(About this task)
What is needed here is a faithful repeat of every entry, with no character changed.

─── Data for review ───

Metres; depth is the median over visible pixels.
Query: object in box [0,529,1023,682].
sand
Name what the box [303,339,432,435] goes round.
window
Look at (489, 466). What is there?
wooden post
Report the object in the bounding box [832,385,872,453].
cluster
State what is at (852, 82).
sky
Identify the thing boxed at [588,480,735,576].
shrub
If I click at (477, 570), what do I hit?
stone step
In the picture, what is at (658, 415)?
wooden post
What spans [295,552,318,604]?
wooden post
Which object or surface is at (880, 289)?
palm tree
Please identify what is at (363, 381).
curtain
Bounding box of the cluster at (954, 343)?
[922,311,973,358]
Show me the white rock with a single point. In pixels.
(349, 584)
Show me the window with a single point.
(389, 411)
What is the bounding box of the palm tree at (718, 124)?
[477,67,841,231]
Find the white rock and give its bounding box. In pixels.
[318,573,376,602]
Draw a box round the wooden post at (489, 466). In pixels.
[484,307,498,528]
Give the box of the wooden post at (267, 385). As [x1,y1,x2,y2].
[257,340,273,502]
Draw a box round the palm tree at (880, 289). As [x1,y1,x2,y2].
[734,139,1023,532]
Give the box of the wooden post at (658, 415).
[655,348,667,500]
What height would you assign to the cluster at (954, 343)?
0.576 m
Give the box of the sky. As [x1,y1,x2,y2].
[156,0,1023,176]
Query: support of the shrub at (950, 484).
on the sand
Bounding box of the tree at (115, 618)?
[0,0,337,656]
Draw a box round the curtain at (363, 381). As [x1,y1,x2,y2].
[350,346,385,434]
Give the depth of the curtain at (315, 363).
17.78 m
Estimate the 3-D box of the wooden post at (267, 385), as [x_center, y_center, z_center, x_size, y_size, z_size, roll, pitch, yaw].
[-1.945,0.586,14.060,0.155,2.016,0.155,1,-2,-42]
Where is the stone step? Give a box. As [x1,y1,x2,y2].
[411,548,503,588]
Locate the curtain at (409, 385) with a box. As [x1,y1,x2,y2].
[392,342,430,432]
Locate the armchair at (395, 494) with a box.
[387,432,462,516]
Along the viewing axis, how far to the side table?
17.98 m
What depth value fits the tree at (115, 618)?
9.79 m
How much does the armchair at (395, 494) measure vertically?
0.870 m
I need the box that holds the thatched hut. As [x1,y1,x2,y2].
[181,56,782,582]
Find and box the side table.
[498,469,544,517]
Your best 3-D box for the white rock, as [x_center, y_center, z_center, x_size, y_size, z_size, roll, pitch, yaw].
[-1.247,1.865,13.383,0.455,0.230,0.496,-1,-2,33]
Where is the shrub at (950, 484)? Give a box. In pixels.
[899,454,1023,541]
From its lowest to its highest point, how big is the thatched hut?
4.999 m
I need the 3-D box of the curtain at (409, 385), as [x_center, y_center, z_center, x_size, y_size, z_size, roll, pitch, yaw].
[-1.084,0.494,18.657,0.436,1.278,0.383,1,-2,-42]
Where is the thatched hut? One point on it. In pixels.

───

(Answer for the task)
Metres; depth is the median over visible pixels.
Query: object in box [0,529,1023,682].
sand
Name what the box [303,339,432,435] goes round.
window
Look at (489, 466). What is there?
wooden post
Report the object in the bounding box [832,385,872,453].
cluster
State what is at (852, 82).
sky
Identify the thing boxed at [588,480,735,576].
shrub
If I click at (477, 570), what do I hit?
stone step
In the picture, what is at (658, 415)?
wooden post
What spans [295,552,318,604]?
wooden post
Which object or surface is at (880, 289)?
palm tree
Please identify what is at (363, 381).
curtain
Bounding box of the cluster at (954, 343)?
[922,311,973,358]
Show me the white rock with a single point. In pixels.
(349, 584)
Show me the window with a single point.
(389, 411)
What is the bounding box of the palm tree at (718, 124)?
[477,67,841,231]
Find the white rock and give its bounding box. In pixels.
[318,573,376,602]
Draw a box round the wooden post at (489, 466). In pixels.
[484,307,498,528]
Give the box of the wooden post at (267, 385). As [x1,y1,x2,y2].
[257,340,273,502]
Draw a box round the palm tree at (880, 289). As [x1,y1,x2,y2].
[734,139,1023,532]
Give the box of the wooden post at (658, 415).
[655,348,667,500]
What height would you assign to the cluster at (954, 343)?
0.576 m
Give the box of the sky. As [x1,y1,x2,y2].
[156,0,1023,176]
Query: support of the shrub at (950, 484).
on the sand
Bounding box of the tree at (115, 618)?
[0,0,337,656]
Draw a box round the curtain at (363, 381). As [x1,y1,x2,y2].
[350,346,385,434]
Give the depth of the curtain at (315, 363).
17.78 m
Estimate the 3-D box of the wooden post at (267, 385), as [x_center, y_center, z_center, x_size, y_size, z_size, roll, pitch, yaw].
[-1.945,0.586,14.060,0.155,2.016,0.155,1,-2,-42]
Where is the stone step? Give a box. As [x1,y1,x2,y2].
[411,548,503,588]
Locate the curtain at (409, 385) with a box. As [x1,y1,x2,y2].
[392,342,430,432]
Locate the armchair at (395, 494) with a box.
[387,432,462,516]
Along the viewing axis, how far to the side table?
17.98 m
What depth value fits the tree at (115, 618)?
9.79 m
How much does the armchair at (395, 494) measure vertically?
0.870 m
I need the box that holds the thatched hut. As [x1,y1,x2,y2].
[181,56,782,582]
Find and box the side table.
[498,469,544,517]
Your best 3-D box for the white rock, as [x_center, y_center, z_center, x_size, y_size, z_size, roll, pitch, yaw].
[-1.247,1.865,13.383,0.455,0.230,0.496,-1,-2,33]
Where is the shrub at (950, 484)? Give a box. In pixels.
[899,454,1023,541]
From its lowest to its highest point, how big is the thatched hut?
4.999 m
I need the 3-D box of the curtain at (409, 385), as [x_center, y_center, z_center, x_size, y_size, z_size, roll, pitch, yaw].
[-1.084,0.494,18.657,0.436,1.278,0.383,1,-2,-42]
Where is the thatched hut? One point on it. In pixels.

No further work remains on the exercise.